Viele Sportler berichten, dass ihnen ihre persönlichen Bestmarken an Tagen gelangen, an denen sie selbst damit gar nicht gerechnet hatten. Körper wie Psyche lassen sich eben nicht nach Belieben steuern. Wer am nächsten Sonntag gut drauf ist und wer nicht, das lässt sich heute so wenig seriös prophezeien wie das Wetter am Tag der Entscheidung. Dabei ist der meteorologische Aspekt nicht zu vernachlässigen. Vor allem die Kleidung sollte sich daran ausrichten, ob Regen vorhergesagt ist, Kälte oder sommerliche Bedingungen, die es schon einige Male in der Geschichte des Hamburg-Marathons gab, obwohl damit Ende April nicht zwingend zu rechnen ist.

Als Indikator für die persönliche Tagesform taugt der Wetterbericht jedoch nicht allzu viel: „Die individuellen Reaktionen sind unterschiedlich“, sagt Braumann. „Manche blühen auf bei Wärme, für die meisten ist ein abrupter Temperaturanstieg ein Problem.“ Für alle gilt bei Temperaturen, die schon am Start morgens um neun Uhr bei 15 Grad plus liegen: das Trinken nicht vergessen! Ohne ausreichende Flüssigkeitszufuhr beginnt der Organismus zu rebellieren.

Was tun, wenn in den nächsten Tagen Knie oder Waden oder der Rücken Probleme bereiten?

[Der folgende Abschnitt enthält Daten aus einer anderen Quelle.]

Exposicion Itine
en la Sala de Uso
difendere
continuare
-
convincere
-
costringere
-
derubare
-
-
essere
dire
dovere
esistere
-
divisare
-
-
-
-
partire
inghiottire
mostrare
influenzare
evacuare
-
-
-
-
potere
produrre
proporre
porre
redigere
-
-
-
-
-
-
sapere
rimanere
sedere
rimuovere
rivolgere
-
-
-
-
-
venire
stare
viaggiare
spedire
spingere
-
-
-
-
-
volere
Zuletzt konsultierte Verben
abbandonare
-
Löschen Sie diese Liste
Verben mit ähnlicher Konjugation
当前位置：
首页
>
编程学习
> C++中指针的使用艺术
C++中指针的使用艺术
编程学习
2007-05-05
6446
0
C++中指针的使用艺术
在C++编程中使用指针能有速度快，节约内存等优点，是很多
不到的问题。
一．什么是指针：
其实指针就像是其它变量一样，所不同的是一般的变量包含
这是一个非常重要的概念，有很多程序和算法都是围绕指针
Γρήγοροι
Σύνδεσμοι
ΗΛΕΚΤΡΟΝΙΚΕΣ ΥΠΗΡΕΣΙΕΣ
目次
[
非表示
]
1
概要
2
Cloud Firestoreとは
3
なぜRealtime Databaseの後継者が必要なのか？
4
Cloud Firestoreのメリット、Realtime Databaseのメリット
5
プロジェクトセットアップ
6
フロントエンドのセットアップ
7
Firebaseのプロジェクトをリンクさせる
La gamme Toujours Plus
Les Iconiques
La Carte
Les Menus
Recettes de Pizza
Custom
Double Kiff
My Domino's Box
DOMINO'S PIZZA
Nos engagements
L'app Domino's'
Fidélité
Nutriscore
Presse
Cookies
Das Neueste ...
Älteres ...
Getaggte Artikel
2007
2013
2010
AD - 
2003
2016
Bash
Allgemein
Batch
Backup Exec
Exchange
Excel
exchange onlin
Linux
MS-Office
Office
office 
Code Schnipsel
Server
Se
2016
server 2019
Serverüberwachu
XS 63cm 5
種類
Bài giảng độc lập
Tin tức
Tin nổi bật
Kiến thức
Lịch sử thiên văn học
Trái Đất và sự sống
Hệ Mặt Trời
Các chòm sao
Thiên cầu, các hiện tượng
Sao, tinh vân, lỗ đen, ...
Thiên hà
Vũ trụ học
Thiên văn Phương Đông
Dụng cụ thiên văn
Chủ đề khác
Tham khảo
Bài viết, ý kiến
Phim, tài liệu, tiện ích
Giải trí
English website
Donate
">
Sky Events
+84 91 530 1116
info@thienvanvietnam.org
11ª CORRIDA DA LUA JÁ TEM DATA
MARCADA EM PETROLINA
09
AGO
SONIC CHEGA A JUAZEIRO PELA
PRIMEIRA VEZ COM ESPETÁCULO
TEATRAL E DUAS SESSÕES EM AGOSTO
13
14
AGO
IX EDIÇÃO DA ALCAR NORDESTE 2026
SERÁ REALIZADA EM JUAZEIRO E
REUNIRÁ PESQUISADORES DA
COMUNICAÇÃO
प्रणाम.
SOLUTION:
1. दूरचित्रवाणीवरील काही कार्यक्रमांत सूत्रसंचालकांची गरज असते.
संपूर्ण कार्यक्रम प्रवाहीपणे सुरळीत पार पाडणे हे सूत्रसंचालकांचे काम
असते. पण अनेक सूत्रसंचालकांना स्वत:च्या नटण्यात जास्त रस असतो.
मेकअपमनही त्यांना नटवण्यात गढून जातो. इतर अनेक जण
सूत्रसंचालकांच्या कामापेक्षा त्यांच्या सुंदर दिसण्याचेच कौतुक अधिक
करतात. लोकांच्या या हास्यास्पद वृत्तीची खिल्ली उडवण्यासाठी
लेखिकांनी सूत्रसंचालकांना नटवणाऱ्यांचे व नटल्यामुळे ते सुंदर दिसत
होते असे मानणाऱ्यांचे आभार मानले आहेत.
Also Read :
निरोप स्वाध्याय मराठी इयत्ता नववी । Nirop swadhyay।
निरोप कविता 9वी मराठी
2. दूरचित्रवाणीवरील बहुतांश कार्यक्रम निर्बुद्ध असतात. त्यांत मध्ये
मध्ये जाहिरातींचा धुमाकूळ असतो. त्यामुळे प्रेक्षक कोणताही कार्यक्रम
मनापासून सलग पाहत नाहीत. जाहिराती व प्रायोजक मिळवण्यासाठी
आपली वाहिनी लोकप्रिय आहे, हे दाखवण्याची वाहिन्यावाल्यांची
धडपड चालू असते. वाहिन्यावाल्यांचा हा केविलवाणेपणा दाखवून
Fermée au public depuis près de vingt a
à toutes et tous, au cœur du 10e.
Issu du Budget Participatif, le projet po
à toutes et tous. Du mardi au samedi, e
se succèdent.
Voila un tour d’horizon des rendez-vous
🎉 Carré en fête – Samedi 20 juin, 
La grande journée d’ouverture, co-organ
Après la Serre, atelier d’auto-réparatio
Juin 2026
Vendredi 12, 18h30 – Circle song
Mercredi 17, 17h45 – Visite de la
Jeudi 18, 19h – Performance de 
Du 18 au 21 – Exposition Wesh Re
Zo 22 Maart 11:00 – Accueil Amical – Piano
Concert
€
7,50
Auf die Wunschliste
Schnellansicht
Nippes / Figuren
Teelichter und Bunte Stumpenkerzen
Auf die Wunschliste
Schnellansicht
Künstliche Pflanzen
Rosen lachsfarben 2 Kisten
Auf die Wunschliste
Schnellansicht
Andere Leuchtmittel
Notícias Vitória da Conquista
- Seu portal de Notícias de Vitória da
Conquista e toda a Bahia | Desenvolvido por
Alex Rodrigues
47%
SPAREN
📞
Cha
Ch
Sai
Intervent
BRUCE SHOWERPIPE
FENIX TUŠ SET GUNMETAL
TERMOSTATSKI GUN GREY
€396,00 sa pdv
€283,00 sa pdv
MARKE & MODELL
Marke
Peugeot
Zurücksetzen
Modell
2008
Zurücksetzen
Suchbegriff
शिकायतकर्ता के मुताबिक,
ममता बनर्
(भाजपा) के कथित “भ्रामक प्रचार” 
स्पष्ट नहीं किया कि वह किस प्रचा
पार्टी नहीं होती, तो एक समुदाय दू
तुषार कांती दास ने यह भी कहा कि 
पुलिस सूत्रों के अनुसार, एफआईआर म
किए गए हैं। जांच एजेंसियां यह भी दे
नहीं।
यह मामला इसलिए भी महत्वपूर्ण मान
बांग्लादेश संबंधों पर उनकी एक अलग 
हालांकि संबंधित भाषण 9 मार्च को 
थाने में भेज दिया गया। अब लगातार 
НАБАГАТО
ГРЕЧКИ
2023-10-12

Monatelang trainiert und nun absagen? Eine Faustregel gibt es für diese Situation nicht. Zipperlein an Gelenken, Sehnen und Muskeln sind keine Seltenheit. Bevor man sein Heil jedoch in Pillen oder Pülverchen zweifelhafter Herkunft und Wirkung sucht, sollte man, so Professor Braumann, „die Entscheidung, ob man laufen kann, gemeinsam mit seinem Hausarzt oder Orthopäden treffen.“

Abzuraten ist von einem in der Ultra-Langlaufszene gern herumerzählten Wahlspruch: „Wer ins Ziel kommt und nicht blutet, der hat nicht alles gegeben.“ Ein wenig zu martialisch, diese Formel. Ein Marathon ist schließlich kein Feldzug, sondern soll Vergnügen bereiten. Jeder, der diese Aufgabe bewältigt, darf stolz auf sich sein. Blut muss dafür nicht fließen, nur Schweiß.